Many parents have advised their children throughout the ages that the best thing to do when being insulted is to not react, because reacting gives the other person a sense of victory. Indeed, the sages expressed the idea of not responding, not just children, but for all people, and saw it as behavior most pleasing to God:
“They who suffer insults but do not inflict them, who hear themselves reviled and do not answer back, who perform [religious precepts] from love and rejoice in chastisement, of such the Scripture says (Judges 5:31), ‘And they that love Him are like the sun when he goes forth in his might’” (Gittin 36b).

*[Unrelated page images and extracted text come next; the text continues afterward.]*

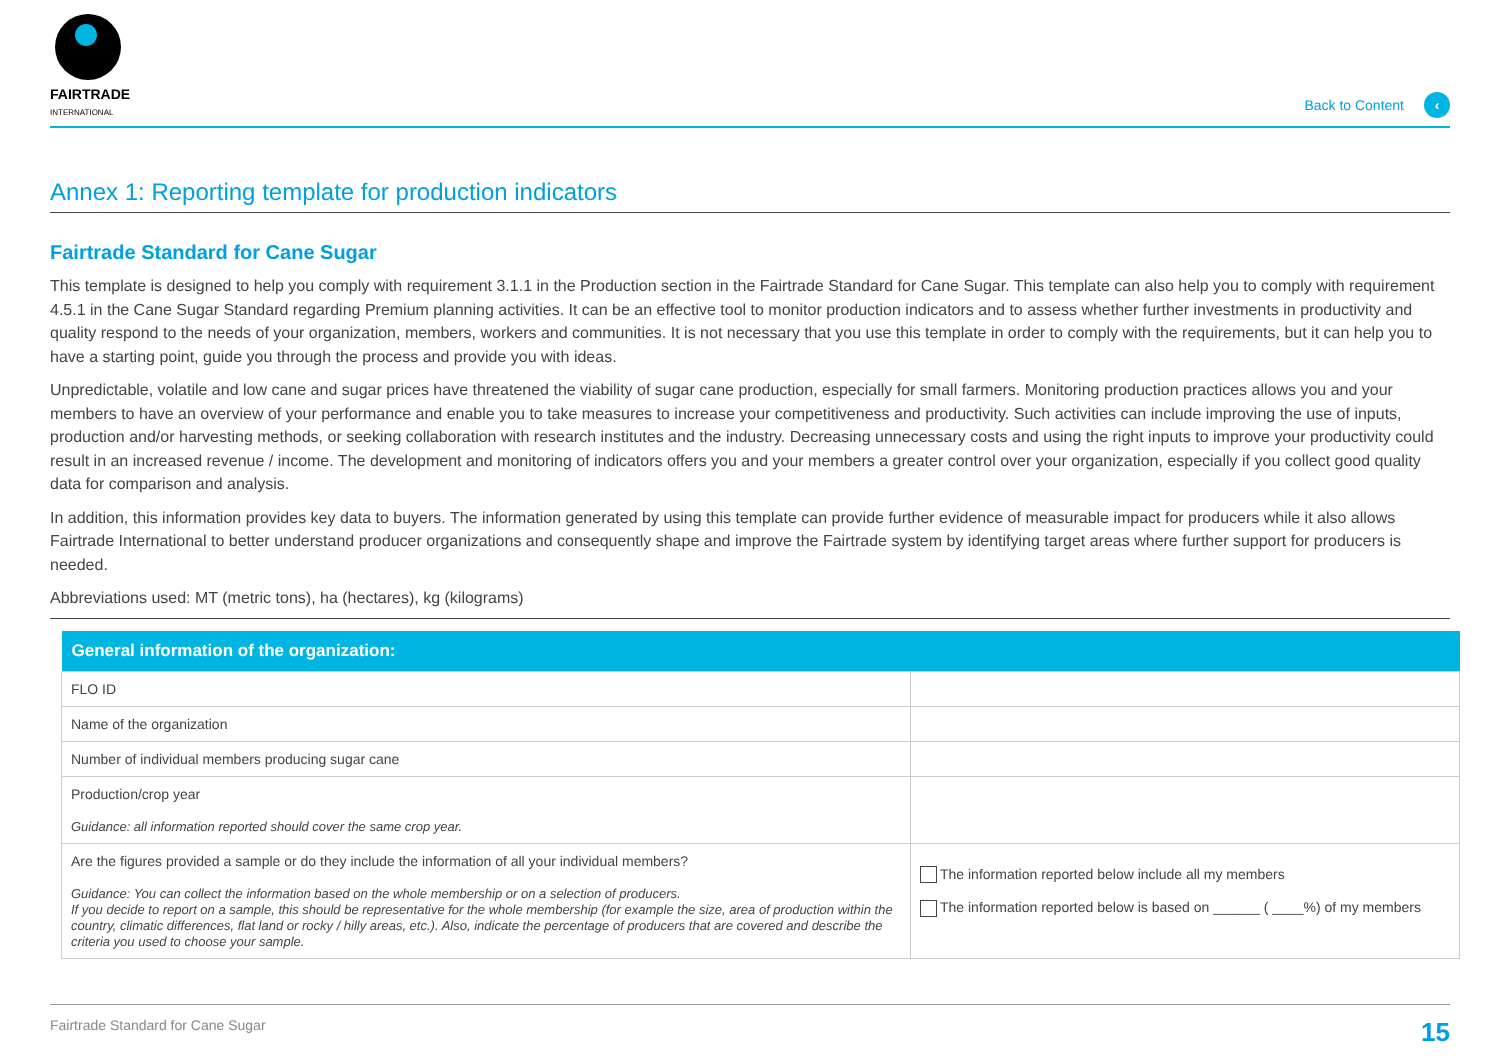FAIRTRADE
INTERNATIONAL
Back to Content ‹
Annex 1: Reporting template for production indicators
Fairtrade Standard for Cane Sugar
This template is designed to help you comply with requirement 3.1.1 in the Production section in the Fairtrade Standard for Cane Sugar. This template can also help you to comply with requirement 4.5.1 in the Cane Sugar Standard regarding Premium planning activities. It can be an effective tool to monitor production indicators and to assess whether further investments in productivity and quality respond to the needs of your organization, members, workers and communities. It is not necessary that you use this template in order to comply with the requirements, but it can help you to have a starting point, guide you through the process and provide you with ideas.
Unpredictable, volatile and low cane and sugar prices have threatened the viability of sugar cane production, especially for small farmers. Monitoring production practices allows you and your members to have an overview of your performance and enable you to take measures to increase your competitiveness and productivity. Such activities can include improving the use of inputs, production and/or harvesting methods, or seeking collaboration with research institutes and the industry. Decreasing unnecessary costs and using the right inputs to improve your productivity could result in an increased revenue / income. The development and monitoring of indicators offers you and your members a greater control over your organization, especially if you collect good quality data for comparison and analysis.
In addition, this information provides key data to buyers. The information generated by using this template can provide further evidence of measurable impact for producers while it also allows Fairtrade International to better understand producer organizations and consequently shape and improve the Fairtrade system by identifying target areas where further support for producers is needed.
Abbreviations used: MT (metric tons), ha (hectares), kg (kilograms)
| General information of the organization: | |
| --- | --- |
| FLO ID | |
| Name of the organization | |
| Number of individual members producing sugar cane | |
| Production/crop year Guidance: all information reported should cover the same crop year. | |
| Are the figures provided a sample or do they include the information of all your individual members? Guidance: You can collect the information based on the whole membership or on a selection of producers. If you decide to report on a sample, this should be representative for the whole membership (for example the size, area of production within the country, climatic differences, flat land or rocky / hilly areas, etc.). Also, indicate the percentage of producers that are covered and describe the criteria you used to choose your sample. | The information reported below include all my members The information reported below is based on ______ ( ____%) of my members |
Fairtrade Standard for Cane Sugar 15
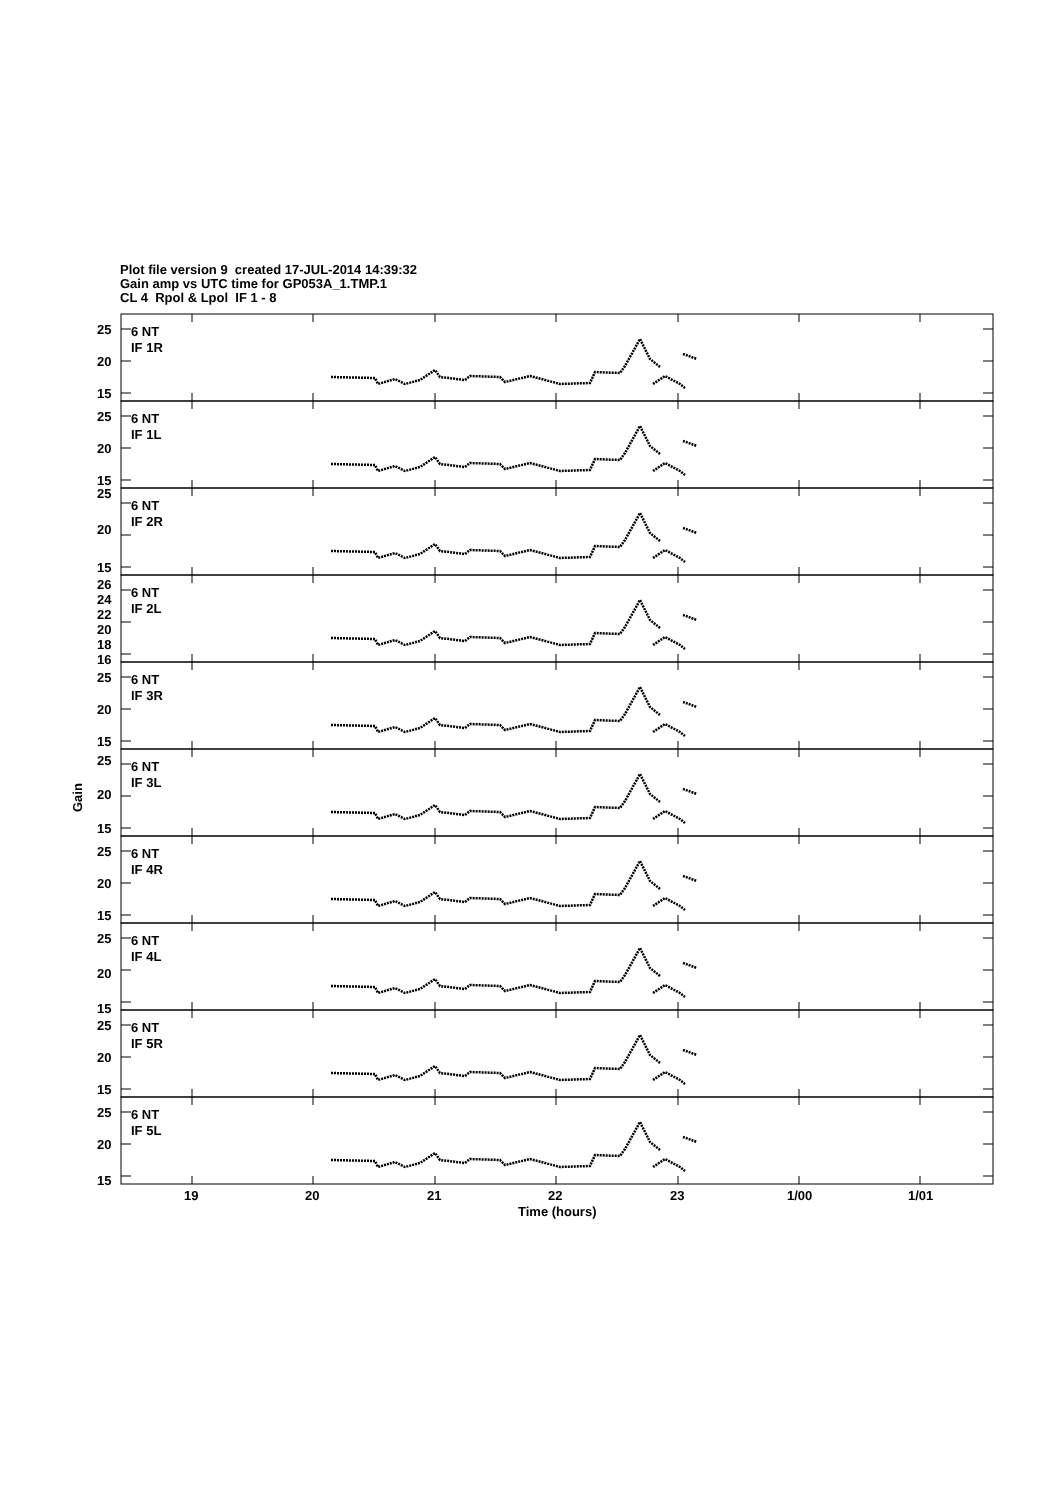Plot file version 9 created 17-JUL-2014 14:39:32
Gain amp vs UTC time for GP053A_1.TMP.1
CL 4 Rpol & Lpol IF 1 - 8
25
20
15
6 NT
IF 1R
25
20
15
6 NT
IF 1L
25
20
15
6 NT
IF 2R
26
24
22
20
18
16
6 NT
IF 2L
25
20
15
6 NT
IF 3R
25
20
15
6 NT
IF 3L
25
20
15
6 NT
IF 4R
25
20
15
6 NT
IF 4L
25
20
15
6 NT
IF 5R
25
20
15
6 NT
IF 5L
Gain
19
20
21
22
23
1/00
1/01
Time (hours)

No matter one’s age, walking away from an insult is an incredibly difficult thing to do, especially in public. Consequently, one might wonder why the onus for maintaining peace is placed upon the one who has been insulted. The fact of the matter is that embarrassing another person is likened to murder by the sages. (Read more on this subject here.)
As difficult as it is to walk away from an insult, the sages demonstrate that this is an effort that God himself has had to do: “Who is like You [God], mighty in self-restraint, that You heard the blaspheming and insults of that wicked man* and keep silent?” (Gittin 56b). The Talmud supports this statement by quoting Rabbi Ishmael’s reinterpretation of the verse “Who is like you among the gods [elim]?” (Exodus 15:11), as “Who is like thee among the mute [illemim].”
*A reference to Titus (Roman conquorer of Jerusalem, later Emperor of Rome), “ This was the wicked Titus who blasphemed and insulted Heaven. What did he do? He took a harlot by the hand and entered the Holy of Holies and spread out a scroll of the Law and committed a sin on it…” (Gittin 56b).